Fatigue Assessment of AZ31 Magnesium Alloy Weldments - Application of a Local Energy-Based Method

Abstract

Traditional stress-based fatigue criterions are highly dependent of geometry and loading mode and are often based on idealized geometries and loading conditions. These fatigue criteria are seldom applicable in general engineering assessments of structural components.

The scope of the thesis is therefore to apply the energy-based fatigue criterion of average local strain energy density (ASED) to welded joints of AZ31 magnesium alloy. A fatigue criterion which is both geometry and loading mode independent. The application of ASED as a new criterion was based on experimentally gathered fatigue data for three different weld geometries, namely: fully penetrated butt welded plate; non-penetrated butt welded plate; plate with a welded transverse stiffener.

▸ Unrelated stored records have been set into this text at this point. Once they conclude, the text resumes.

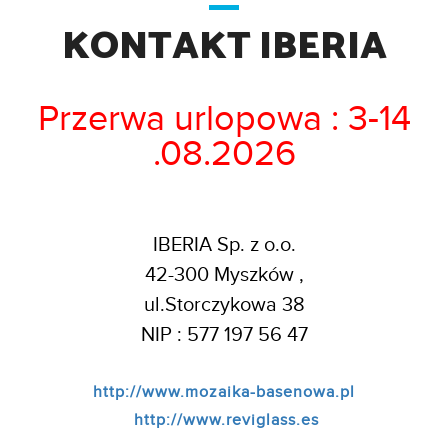
KONTAKT IBERIA
Przerwa urlopowa : 3-14
.08.2026
IBERIA Sp. z o.o.
42-300 Myszków ,
ul.Storczykowa 38
NIP : 577 197 56 47
http://www.mozaika-basenowa.pl
http://www.reviglass.es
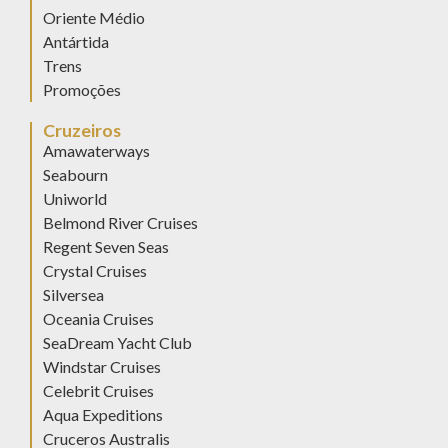
Oriente Médio
Antártida
Trens
Promoções
Cruzeiros
Amawaterways
Seabourn
Uniworld
Belmond River Cruises
Regent Seven Seas
Crystal Cruises
Silversea
Oceania Cruises
SeaDream Yacht Club
Windstar Cruises
Celebrit Cruises
Aqua Expeditions
Cruceros Australis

These three geometries were subjected to three different loading ratios of R=-1, R=0, and R=0.5.

Application of ASED criterion was performed with the aid of a numerical investigation using the Computer Aided Engineering (CAE) software Abaqus 6-14. Finite element models were constructed to best represent the actual occurring constraints, which were applied to the experimental specimens during testing. The models were then subjected to the stress range (∆σ) used experimentally.

The control radius (Rc) which defines the in-closed volume used in the fatigue evaluation, was found with the aid of a "best-fit" approach. Fatigue data from the three geometries under R=0 loading were tested with incrementally changing Rc. The Rc that yielded the best regression fit was select to be the appropriate one, resulting in the selection of Rc = 0.15 mm.

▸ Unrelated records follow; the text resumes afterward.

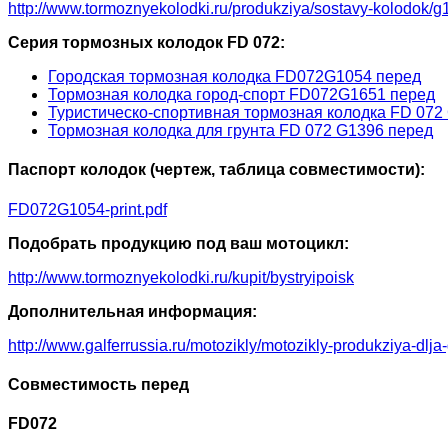
http://www.tormoznyekolodki.ru/produkziya/sostavy-kolodok/g
Серия тормозных колодок FD 072:
Городская тормозная колодка FD072G1054 перед
Тормозная колодка город-спорт FD072G1651 перед
Туристическо-спортивная тормозная колодка FD 072
Тормозная колодка для грунта FD 072 G1396 перед
Паспорт колодок (чертеж, таблица совместимости):
FD072G1054-print.pdf
Подобрать продукцию под ваш мотоцикл:
http://www.tormoznyekolodki.ru/kupit/bystryipoisk
Дополнительная информация:
http://www.galferrussia.ru/motozikly/motozikly-produkziya-dlja
Совместимость перед
FD072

In addition to the numerical investigation, an analytical evaluation of ASED was preformed to compare the results with the FEM results. Through this evaluation it was found that the discrepancy between calculating ASED from the stress intensity factor (SIF, which is found through fine mesh FEM) and the extracted ASED was at 11.8%. It is important to mention that SIF was extracted by using ∼1500 elements, and ASED with 40, which gives a ratio of 1:37.5.